### EXERCISE INSTRUCTIONS
Below are entries. Reproduce exactly the lines between the line holding "Aquascape Pondless Waterfall Vault" and the line holding "ur masculinity and", inclusive, and only those.

Top of DATA FOR THIS TASK

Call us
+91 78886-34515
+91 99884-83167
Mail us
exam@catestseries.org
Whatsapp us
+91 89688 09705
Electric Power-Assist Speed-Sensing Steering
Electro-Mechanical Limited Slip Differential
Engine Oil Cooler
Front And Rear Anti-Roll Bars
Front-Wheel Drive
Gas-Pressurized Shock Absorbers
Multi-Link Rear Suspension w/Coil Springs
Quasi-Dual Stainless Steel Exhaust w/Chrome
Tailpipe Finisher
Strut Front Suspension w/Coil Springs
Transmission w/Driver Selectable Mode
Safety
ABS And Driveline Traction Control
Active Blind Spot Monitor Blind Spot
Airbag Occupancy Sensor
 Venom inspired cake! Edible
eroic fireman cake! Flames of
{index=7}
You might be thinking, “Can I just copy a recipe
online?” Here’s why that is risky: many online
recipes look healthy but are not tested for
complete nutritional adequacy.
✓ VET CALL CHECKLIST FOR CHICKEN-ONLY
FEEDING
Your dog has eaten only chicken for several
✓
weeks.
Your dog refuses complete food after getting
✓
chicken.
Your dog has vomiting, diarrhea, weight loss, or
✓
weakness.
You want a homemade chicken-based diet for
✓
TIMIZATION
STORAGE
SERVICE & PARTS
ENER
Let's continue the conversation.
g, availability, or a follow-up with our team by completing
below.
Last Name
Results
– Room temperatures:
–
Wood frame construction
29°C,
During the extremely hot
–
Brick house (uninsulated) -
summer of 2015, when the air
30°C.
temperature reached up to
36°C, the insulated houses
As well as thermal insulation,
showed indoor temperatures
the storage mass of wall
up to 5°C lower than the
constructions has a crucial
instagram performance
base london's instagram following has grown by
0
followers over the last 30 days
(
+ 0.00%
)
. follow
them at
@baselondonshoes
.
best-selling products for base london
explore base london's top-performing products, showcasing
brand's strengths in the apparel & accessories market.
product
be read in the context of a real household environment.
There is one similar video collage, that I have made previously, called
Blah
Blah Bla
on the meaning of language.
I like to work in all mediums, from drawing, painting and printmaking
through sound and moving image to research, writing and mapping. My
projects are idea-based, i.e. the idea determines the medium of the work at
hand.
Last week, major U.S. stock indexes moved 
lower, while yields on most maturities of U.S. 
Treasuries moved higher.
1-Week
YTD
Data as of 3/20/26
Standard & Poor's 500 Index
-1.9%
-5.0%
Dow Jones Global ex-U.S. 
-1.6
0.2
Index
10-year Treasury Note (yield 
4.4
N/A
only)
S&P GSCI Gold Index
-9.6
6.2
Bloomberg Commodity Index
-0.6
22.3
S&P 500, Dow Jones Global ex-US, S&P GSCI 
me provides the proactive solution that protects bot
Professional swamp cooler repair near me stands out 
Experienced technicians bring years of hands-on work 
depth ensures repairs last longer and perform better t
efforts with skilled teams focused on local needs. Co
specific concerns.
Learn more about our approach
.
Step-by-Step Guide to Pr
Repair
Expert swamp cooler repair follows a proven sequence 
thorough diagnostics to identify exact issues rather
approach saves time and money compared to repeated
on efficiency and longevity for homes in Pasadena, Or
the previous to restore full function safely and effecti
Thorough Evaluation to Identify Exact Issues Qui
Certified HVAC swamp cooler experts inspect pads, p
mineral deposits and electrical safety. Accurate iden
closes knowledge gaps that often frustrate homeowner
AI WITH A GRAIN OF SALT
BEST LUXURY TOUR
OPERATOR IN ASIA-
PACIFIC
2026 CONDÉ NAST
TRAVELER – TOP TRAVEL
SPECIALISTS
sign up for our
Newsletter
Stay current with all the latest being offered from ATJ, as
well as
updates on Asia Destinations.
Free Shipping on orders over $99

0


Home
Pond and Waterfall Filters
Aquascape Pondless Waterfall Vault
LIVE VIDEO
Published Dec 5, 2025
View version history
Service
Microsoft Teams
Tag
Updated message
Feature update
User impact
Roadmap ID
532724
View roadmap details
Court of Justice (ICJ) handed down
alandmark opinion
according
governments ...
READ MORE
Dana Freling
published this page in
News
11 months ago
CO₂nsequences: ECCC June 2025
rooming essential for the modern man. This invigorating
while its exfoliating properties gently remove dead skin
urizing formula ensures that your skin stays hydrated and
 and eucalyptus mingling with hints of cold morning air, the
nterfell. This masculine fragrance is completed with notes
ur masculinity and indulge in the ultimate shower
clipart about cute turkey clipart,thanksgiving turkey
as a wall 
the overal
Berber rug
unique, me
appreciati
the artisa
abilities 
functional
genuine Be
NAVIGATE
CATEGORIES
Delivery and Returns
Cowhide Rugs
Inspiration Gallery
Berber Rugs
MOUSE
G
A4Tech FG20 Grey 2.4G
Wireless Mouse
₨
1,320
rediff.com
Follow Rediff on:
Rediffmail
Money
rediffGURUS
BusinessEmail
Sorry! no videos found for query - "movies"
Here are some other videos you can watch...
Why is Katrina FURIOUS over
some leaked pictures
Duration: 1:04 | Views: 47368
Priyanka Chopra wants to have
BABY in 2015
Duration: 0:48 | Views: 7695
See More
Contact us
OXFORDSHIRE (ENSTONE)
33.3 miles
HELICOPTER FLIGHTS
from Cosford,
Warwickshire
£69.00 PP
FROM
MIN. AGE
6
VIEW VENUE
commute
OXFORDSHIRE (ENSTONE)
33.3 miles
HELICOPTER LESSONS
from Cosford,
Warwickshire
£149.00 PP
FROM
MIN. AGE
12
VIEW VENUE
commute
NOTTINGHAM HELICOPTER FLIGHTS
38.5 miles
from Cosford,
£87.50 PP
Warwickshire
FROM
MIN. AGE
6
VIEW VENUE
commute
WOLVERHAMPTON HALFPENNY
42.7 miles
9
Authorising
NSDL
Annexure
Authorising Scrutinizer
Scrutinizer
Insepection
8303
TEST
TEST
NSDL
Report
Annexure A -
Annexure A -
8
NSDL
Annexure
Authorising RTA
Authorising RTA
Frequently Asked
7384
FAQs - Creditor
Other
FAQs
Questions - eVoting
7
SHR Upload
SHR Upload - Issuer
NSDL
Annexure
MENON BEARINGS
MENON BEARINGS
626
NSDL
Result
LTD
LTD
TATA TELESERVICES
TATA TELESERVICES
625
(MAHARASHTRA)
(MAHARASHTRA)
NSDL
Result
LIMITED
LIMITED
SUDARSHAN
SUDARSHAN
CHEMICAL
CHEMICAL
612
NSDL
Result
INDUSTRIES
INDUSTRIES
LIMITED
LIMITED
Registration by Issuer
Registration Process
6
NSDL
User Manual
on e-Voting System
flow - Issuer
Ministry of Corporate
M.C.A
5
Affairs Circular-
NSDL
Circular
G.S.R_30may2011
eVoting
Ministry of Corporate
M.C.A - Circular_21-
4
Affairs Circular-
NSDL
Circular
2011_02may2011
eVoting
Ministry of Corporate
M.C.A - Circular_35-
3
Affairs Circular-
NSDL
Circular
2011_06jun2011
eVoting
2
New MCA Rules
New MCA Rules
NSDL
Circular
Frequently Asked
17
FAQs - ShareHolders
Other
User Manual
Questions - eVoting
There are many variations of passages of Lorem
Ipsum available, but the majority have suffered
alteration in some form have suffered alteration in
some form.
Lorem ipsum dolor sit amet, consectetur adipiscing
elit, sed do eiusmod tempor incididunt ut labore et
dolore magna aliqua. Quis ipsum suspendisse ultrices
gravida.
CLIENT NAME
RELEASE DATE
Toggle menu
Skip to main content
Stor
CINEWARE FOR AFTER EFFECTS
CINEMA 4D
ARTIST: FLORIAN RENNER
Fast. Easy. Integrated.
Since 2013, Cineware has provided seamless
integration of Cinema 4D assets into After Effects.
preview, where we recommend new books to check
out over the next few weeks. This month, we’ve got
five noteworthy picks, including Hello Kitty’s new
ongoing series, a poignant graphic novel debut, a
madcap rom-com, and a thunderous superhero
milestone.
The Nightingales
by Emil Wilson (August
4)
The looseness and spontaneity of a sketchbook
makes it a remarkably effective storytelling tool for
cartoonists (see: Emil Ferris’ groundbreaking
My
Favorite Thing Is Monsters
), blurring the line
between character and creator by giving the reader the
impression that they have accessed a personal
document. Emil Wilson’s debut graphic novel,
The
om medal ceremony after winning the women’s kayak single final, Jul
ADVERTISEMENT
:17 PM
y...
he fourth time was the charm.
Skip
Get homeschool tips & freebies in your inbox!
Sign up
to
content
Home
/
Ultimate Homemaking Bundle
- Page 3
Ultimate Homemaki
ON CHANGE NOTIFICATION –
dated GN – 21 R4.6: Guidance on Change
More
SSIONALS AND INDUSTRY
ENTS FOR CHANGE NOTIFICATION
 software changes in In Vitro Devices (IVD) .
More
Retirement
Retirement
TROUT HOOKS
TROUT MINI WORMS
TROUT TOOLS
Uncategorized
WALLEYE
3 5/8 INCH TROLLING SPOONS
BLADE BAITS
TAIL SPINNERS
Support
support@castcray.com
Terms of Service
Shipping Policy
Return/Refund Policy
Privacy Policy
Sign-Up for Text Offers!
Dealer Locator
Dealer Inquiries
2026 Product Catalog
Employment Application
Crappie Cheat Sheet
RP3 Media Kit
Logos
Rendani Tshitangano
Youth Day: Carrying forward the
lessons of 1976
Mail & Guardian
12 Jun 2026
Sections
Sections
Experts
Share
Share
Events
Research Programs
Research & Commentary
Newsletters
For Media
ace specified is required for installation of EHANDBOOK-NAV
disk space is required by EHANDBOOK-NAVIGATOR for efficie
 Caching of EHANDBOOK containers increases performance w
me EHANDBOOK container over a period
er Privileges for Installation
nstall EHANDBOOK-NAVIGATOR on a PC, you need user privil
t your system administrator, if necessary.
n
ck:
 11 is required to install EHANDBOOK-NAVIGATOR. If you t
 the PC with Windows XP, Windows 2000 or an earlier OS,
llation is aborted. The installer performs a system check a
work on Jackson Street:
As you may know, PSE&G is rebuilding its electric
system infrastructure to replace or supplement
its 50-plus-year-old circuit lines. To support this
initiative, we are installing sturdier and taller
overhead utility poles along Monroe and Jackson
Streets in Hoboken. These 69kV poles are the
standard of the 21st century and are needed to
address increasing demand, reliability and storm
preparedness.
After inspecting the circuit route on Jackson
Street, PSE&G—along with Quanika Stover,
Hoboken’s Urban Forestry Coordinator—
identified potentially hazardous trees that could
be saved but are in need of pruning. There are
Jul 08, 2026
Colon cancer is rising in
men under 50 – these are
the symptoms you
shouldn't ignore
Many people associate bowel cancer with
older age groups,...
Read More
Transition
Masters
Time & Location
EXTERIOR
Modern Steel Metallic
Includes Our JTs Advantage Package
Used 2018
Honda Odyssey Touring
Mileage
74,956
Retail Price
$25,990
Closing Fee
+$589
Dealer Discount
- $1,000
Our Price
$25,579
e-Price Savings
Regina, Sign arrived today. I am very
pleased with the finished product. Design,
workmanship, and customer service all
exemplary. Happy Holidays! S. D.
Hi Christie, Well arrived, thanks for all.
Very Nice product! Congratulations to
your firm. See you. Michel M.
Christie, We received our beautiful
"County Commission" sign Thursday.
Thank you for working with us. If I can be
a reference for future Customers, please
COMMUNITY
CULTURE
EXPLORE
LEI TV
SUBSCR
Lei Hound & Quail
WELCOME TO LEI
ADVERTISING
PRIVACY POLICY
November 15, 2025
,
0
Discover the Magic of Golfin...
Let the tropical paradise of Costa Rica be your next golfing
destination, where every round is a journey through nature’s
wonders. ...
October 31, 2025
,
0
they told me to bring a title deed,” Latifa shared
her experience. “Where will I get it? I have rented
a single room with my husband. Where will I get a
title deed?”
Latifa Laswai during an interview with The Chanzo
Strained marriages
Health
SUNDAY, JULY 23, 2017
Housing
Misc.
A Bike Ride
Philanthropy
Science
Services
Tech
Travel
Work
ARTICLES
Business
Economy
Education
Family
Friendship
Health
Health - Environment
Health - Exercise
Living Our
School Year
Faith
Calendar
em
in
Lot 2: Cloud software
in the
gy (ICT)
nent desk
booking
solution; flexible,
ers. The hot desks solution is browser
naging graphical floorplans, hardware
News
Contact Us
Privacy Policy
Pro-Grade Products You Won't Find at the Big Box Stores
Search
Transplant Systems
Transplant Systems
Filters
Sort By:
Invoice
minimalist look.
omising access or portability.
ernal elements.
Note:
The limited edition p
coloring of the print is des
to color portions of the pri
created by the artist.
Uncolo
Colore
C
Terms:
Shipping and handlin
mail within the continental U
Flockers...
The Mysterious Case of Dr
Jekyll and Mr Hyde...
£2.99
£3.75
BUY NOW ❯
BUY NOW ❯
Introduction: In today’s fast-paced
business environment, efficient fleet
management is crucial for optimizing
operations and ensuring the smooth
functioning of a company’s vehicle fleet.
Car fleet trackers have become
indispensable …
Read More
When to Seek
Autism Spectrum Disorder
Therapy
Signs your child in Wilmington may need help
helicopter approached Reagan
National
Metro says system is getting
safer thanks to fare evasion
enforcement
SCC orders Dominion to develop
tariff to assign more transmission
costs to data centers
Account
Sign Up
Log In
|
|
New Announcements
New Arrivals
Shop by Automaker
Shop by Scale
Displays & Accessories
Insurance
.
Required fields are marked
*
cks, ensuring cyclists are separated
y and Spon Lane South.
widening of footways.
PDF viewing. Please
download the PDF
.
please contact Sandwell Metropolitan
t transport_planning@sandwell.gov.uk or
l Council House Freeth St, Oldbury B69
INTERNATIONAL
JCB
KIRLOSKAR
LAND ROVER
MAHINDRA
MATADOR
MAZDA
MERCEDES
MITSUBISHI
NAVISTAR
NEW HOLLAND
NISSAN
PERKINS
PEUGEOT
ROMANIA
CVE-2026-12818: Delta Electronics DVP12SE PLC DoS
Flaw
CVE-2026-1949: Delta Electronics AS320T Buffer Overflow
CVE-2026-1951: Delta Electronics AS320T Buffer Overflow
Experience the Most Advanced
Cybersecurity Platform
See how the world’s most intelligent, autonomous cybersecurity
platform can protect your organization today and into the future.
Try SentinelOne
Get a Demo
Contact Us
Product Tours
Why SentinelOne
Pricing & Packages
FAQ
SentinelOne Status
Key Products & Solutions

Bottom of DATA FOR THIS TASK

### WRITTEN RESPONSE
Aquascape Pondless Waterfall Vault
LIVE VIDEO
Published Dec 5, 2025
View version history
Service
Microsoft Teams
Tag
Updated message
Feature update
User impact
Roadmap ID
532724
View roadmap details
Court of Justice (ICJ) handed down
alandmark opinion
according
governments ...
READ MORE
Dana Freling
published this page in
News
11 months ago
CO₂nsequences: ECCC June 2025
rooming essential for the modern man. This invigorating
while its exfoliating properties gently remove dead skin
urizing formula ensures that your skin stays hydrated and
 and eucalyptus mingling with hints of cold morning air, the
nterfell. This masculine fragrance is completed with notes
ur masculinity and indulge in the ultimate shower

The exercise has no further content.